- Dataset entries
++++++++++++++++++++

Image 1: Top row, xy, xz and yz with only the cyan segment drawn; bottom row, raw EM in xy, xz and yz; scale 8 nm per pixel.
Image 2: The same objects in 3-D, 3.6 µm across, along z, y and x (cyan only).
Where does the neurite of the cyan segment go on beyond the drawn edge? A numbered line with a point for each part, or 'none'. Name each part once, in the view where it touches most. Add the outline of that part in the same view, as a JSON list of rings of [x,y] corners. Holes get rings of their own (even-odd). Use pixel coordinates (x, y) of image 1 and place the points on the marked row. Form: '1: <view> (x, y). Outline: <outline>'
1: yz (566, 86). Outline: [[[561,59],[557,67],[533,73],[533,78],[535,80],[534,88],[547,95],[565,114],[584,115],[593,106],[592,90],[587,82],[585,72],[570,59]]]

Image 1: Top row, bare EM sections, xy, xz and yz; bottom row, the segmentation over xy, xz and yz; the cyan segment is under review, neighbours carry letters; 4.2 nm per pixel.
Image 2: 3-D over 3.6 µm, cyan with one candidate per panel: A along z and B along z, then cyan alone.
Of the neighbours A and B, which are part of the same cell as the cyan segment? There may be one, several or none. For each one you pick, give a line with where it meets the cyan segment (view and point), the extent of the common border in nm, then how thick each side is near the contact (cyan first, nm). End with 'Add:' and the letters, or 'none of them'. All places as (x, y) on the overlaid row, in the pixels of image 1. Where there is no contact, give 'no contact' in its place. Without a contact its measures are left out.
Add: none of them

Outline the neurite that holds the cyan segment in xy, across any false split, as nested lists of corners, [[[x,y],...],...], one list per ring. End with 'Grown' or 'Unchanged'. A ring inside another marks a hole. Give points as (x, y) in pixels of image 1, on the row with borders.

++++++++++++++++++++

- Your objective
Extract every line from the records above that contains the word "only".

- Output of the task
Image 1: Top row, xy, xz and yz with only the cyan segment drawn; bottom row, raw EM in xy, xz and yz; scale 8 nm per pixel.
Image 2: The same objects in 3-D, 3.6 µm across, along z, y and x (cyan only).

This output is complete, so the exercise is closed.